After all this learning and adaptation of learning, would we expect to see aliens blowing each other up, squabbling about allocations of resources, mis-communicating intentions, governing with tyranny, or doing any of the other things which lead to various unpleasantnesses today? It is almost unimaginable that progress in these areas would not result in problems like this being solved. And thus, when we think about aliens who have mastered that millennium of technology, and then for good measure, spent another few millennia tweaking it or completing the little details of it, they have left the problems we see today so far behind them that they may not even remember well what they were like.

This is after a few millennia. The age of the universe is measured in billions of years. Let’s think about a compromise, an alien civilization which is fairly new, only having existed for a few million years. That is a brief blip in the age of the universe. Yet they have there a thousand times more experience in solving problems and dealing with everything under the sun. If we expect, judging from the rate at which we are advancing technology, that everything will be completed in a thousand years at most, what possibly could remain undone after some millions? Is it anything like reasonable or even conceivable that an alien civilization would not work out all problems in that length of time? No. So when science fiction authors write about aliens as if they were humans in crab bodies or whatever amuses them, they are ignoring the fundamental time scales of the universe as compared to social development and technology advancement.

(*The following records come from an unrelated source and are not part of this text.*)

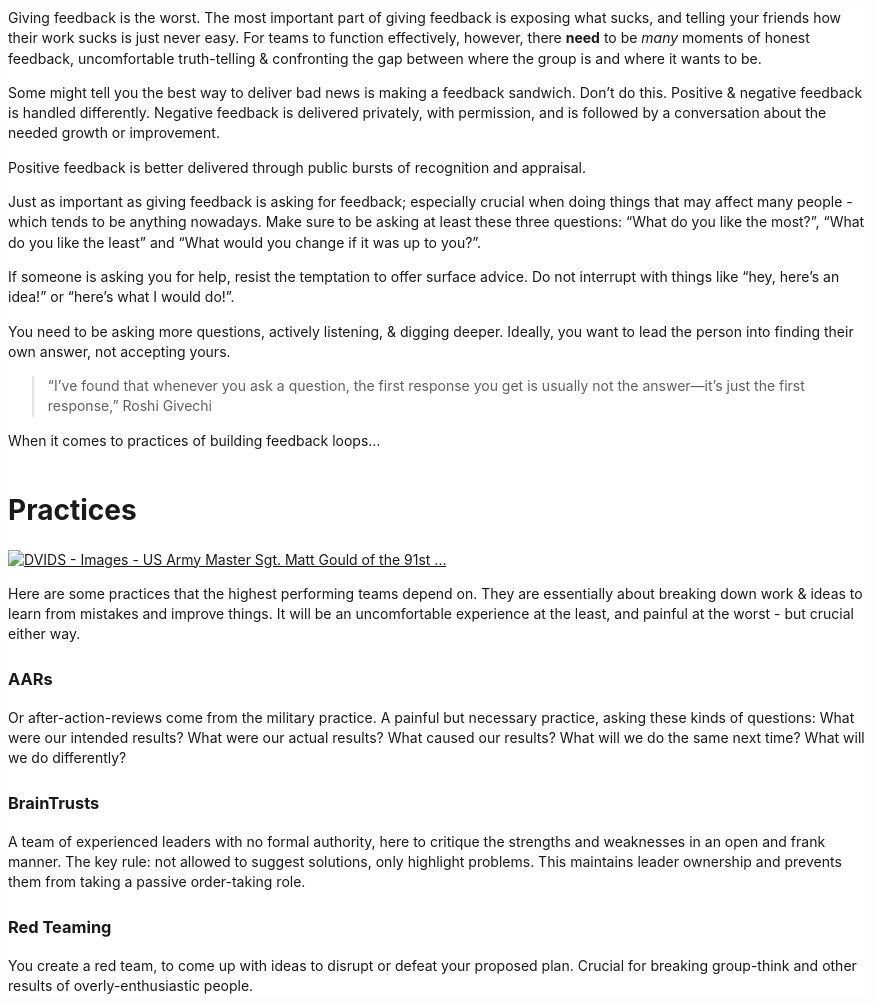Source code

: Giving feedback is the worst. The most important part of giving feedback is exposing what sucks, and telling your friends how their work sucks is just never easy. For teams to function effectively, however, there **need** to be _many_ moments of honest feedback, uncomfortable truth-telling & confronting the gap between where the group is and where it wants to be.

Some might tell you the best way to deliver bad news is making a feedback sandwich. Don’t do this. Positive & negative feedback is handled differently. Negative feedback is delivered privately, with permission, and is followed by a conversation about the needed growth or improvement.

Positive feedback is better delivered through public bursts of recognition and appraisal.

Just as important as giving feedback is asking for feedback; especially crucial when doing things that may affect many people - which tends to be anything nowadays. Make sure to be asking at least these three questions: “What do you like the most?”, “What do you like the least” and “What would you change if it was up to you?”.

If someone is asking you for help, resist the temptation to offer surface advice. Do not interrupt with things like “hey, here’s an idea!” or “here’s what I would do!”.

You need to be asking more questions, actively listening, & digging deeper. Ideally, you want to lead the person into finding their own answer, not accepting yours.

> “I’ve found that whenever you ask a question, the first response you get is usually not the answer—it’s just the first response,” Roshi Givechi

When it comes to practices of building feedback loops…

# Practices

[![DVIDS - Images - US Army Master Sgt. Matt Gould of the 91st ...](https://cdn.substack.com/image/fetch/w_1456,c_limit,f_auto,q_auto:good,fl_progressive:steep/https%3A%2F%2Fbucketeer-e05bbc84-baa3-437e-9518-adb32be77984.s3.amazonaws.com%2Fpublic%2Fimages%2Fca4fe1c6-082a-4791-a91c-88b102963bdb_2000x1333.jpeg)](https://cdn.substack.com/image/fetch/c_limit,f_auto,q_auto:good,fl_progressive:steep/https%3A%2F%2Fbucketeer-e05bbc84-baa3-437e-9518-adb32be77984.s3.amazonaws.com%2Fpublic%2Fimages%2Fca4fe1c6-082a-4791-a91c-88b102963bdb_2000x1333.jpeg)

Here are some practices that the highest performing teams depend on. They are essentially about breaking down work & ideas to learn from mistakes and improve things. It will be an uncomfortable experience at the least, and painful at the worst - but crucial either way.

### AARs

Or after-action-reviews come from the military practice. A painful but necessary practice, asking these kinds of questions: What were our intended results? What were our actual results? What caused our results? What will we do the same next time? What will we do differently?

### BrainTrusts

A team of experienced leaders with no formal authority, here to critique the strengths and weaknesses in an open and frank manner. The key rule: not allowed to suggest solutions, only highlight problems. This maintains leader ownership and prevents them from taking a passive order-taking role.

### Red Teaming

You create a red team, to come up with ideas to disrupt or defeat your proposed plan. Crucial for breaking group-think and other results of overly-enthusiastic people.
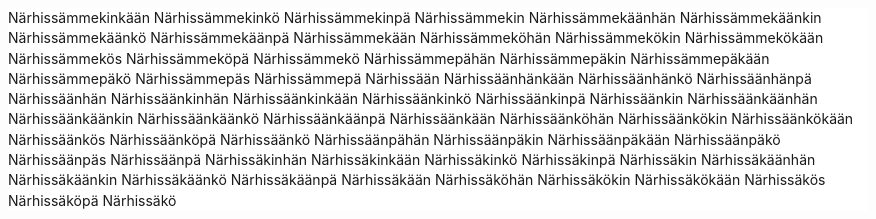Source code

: Närhissämmekinkään
Närhissämmekinkö
Närhissämmekinpä
Närhissämmekin
Närhissämmekäänhän
Närhissämmekäänkin
Närhissämmekäänkö
Närhissämmekäänpä
Närhissämmekään
Närhissämmeköhän
Närhissämmekökin
Närhissämmekökään
Närhissämmekös
Närhissämmeköpä
Närhissämmekö
Närhissämmepähän
Närhissämmepäkin
Närhissämmepäkään
Närhissämmepäkö
Närhissämmepäs
Närhissämmepä
Närhissään
Närhissäänhänkään
Närhissäänhänkö
Närhissäänhänpä
Närhissäänhän
Närhissäänkinhän
Närhissäänkinkään
Närhissäänkinkö
Närhissäänkinpä
Närhissäänkin
Närhissäänkäänhän
Närhissäänkäänkin
Närhissäänkäänkö
Närhissäänkäänpä
Närhissäänkään
Närhissäänköhän
Närhissäänkökin
Närhissäänkökään
Närhissäänkös
Närhissäänköpä
Närhissäänkö
Närhissäänpähän
Närhissäänpäkin
Närhissäänpäkään
Närhissäänpäkö
Närhissäänpäs
Närhissäänpä
Närhissäkinhän
Närhissäkinkään
Närhissäkinkö
Närhissäkinpä
Närhissäkin
Närhissäkäänhän
Närhissäkäänkin
Närhissäkäänkö
Närhissäkäänpä
Närhissäkään
Närhissäköhän
Närhissäkökin
Närhissäkökään
Närhissäkös
Närhissäköpä
Närhissäkö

It is certainly possible to dispute that an alien civilization could last a million years, and it is one point of discussion in this blog as to why they might not be able to. There are many aspects to this amount of endurance, and perhaps they can all be discussed one by one. But if it is indeed possible, how could they not have developed solutions to every social ill that could ever occur?

Some far-fetched concepts are possible. Maybe the very successful aliens live a million years and establish an outpost on some planet, and then they all die out. Why? No reason, they just do. They leave behind all the manuals to their weaponry technology in easy to translate form, and some very new civilization happens upon it before they have solved their social problems. The new guys are still battling one another, and the group that gets the technology uses it, becomes the dominant power among their factions, and then decides to take over the galaxy. Then they come to invade Earth.

It is not impossible to concoct very improbable scenarios, probably with many loose ends that unravel upon examination, for some of the alien visions that science fiction has dreamed up. If the whole point is to create some dramatic situation, then so be it. If the point is to use science fiction to assist us in conceptualizing what an alien encounter might be like, then this is not the path to take. The path to take is to understand the flow of technology, meaning both science and engineering, and the timescales involved, and use that to create a scenario which can then be explored in detail. It is a question of entertainment versus a more visionary task.

One aspect of technology development is, as noted, it occurs in different rates in different areas. A possibility is that a new alien civilization develops in some technology areas, but for some reason, the other areas go very slowly. Then they might have some basic star travel before they learn how to calm their society, educate their citizens, and do the other tasks that will come. So, for a short period of time, we might have gunslinger aliens. The probability of encountering them for the few millennia it takes other areas of technology to catch up, instead of for the million years after it does, is very small. Perhaps scenarios in which these delays are exacerbated should be explored. A catalog of the ways in which an alien civilization could wind up exploring its local neighborhood of stars while still not completely at asymptotic technology might be an interesting exercise. So far, it seems the probability of these is very small.